CIC to demand official language fluency from would-be citizens

Citizenship, Immigration and Multiculturalism Minister Jason Kenney is proposing changes to the way the government assesses the language abilities of prospective new citizens.

Under the proposal, which has been published in the Canada Gazette for public input, adult citizenship applicants would be required to provide objective evidence of language ability with their citizenship applications.

“The ability to communicate effectively in either French or English is key to the success of new citizens in Canada,” said Kenney. “This change will encourage applicants to ensure that they can speak English or French when they apply for citizenship, thereby improving the integrity and effectiveness of the citizenship program for Canada and for new Canadians alike.”

The Citizenship Act already requires that applicants be able to communicate in one of Canada’s official languages. This proposed change would not increase the language level required, but would change the way that citizenship applicants aged 18-54 prove their language ability.

Under the new system, applicants would have to provide objective evidence that they meet the language requirement when they file their application. Applicants would be able to demonstrate language ability by submitting a variety of evidence, including:

*the results of a third party test; 
*evidence of completion of secondary or post-secondary education in English or French; or 
*evidence of achieving Canadian Language Benchmark/Niveaux de competence linguistique canadiens 4 (CLB/NCLC 4) in certain government funded language training programs. 

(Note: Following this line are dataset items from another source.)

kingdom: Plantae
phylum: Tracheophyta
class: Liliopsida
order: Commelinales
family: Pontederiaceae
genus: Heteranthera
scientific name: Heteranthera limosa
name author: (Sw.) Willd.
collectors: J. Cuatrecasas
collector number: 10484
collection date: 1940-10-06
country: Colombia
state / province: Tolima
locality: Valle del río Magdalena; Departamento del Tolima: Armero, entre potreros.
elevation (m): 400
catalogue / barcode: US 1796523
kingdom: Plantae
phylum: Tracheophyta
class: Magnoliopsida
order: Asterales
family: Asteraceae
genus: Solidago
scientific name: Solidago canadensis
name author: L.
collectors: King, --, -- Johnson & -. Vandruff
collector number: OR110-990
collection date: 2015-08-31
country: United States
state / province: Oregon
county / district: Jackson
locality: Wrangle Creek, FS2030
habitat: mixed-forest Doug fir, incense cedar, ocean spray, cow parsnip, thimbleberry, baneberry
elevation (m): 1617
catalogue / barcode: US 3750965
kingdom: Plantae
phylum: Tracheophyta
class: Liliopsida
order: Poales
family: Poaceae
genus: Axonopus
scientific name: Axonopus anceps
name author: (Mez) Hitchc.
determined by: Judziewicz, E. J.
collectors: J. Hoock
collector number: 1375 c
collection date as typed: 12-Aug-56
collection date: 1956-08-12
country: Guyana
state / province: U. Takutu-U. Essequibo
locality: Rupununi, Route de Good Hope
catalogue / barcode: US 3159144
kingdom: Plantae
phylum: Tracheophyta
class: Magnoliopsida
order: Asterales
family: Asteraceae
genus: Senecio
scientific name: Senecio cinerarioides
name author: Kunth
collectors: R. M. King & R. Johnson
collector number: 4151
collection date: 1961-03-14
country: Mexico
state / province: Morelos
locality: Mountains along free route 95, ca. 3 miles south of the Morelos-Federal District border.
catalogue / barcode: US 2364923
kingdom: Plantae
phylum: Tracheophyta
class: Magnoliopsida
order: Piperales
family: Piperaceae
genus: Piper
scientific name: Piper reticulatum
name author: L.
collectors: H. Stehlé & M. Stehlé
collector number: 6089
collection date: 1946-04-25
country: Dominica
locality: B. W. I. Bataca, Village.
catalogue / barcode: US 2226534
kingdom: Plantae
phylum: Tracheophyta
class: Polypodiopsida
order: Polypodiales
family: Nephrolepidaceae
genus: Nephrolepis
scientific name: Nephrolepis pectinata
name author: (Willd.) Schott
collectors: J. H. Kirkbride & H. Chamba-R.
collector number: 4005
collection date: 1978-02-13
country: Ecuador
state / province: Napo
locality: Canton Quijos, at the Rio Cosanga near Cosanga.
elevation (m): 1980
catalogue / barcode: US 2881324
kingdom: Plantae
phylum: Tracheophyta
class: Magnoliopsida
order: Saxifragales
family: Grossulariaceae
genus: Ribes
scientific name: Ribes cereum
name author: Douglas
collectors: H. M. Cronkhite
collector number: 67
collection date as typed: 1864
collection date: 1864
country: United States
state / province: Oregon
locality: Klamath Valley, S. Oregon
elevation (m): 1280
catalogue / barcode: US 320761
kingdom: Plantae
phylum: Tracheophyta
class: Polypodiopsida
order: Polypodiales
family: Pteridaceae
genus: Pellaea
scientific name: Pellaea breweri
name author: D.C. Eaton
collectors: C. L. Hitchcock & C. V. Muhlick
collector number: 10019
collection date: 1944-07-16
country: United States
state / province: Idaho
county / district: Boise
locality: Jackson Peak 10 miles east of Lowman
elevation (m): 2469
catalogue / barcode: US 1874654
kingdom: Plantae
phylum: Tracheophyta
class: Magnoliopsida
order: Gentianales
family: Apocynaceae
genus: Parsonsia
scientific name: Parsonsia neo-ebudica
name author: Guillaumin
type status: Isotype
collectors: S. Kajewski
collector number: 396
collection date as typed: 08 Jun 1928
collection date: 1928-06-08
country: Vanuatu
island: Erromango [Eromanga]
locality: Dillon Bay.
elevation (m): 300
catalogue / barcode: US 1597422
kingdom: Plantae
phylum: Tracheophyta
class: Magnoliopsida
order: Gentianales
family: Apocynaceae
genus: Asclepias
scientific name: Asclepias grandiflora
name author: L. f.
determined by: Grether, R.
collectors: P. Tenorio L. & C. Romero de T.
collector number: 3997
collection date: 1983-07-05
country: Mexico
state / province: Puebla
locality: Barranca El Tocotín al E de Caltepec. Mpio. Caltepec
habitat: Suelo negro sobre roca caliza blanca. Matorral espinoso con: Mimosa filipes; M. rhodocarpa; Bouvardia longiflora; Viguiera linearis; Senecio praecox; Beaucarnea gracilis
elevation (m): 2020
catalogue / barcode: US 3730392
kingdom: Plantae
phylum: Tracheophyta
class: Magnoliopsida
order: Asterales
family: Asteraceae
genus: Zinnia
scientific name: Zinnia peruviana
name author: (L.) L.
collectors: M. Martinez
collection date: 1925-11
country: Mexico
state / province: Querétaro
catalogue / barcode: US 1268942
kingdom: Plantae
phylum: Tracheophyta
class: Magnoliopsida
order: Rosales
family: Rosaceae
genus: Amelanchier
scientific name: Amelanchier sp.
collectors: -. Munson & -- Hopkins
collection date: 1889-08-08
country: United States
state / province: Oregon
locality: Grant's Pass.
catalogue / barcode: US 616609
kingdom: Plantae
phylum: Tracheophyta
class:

CIC currently uses the citizenship knowledge test as well as the applicant’s interaction with CIC staff to assess language ability. If it appears an applicant does not meet language requirements, they are invited for an interview with a citizenship judge. There can be a significant time delay between the submission of the application and the subsequent hearing for language.

The proposed new rule that applicants must provide objective evidence that they meet the language requirement when they file their application would give citizenship judges better evidence on which to base their decision. CIC would also be able to return applications of those who do not provide evidence they meet the requirements more quickly, thus improving application processing.

CIC is also proposing to clarify that the language skills to be assessed would be speaking and listening, and the criteria would clearly align with CLB/NCLC 4, which represents basic fluent proficiency. This would allow applicants to understand the requirements they need to meet and to provide evidence that is correlated to CLB/NCLC 4.

The Notice of Intent, requesting comments from the public on the proposed change, will be posted for 30 days.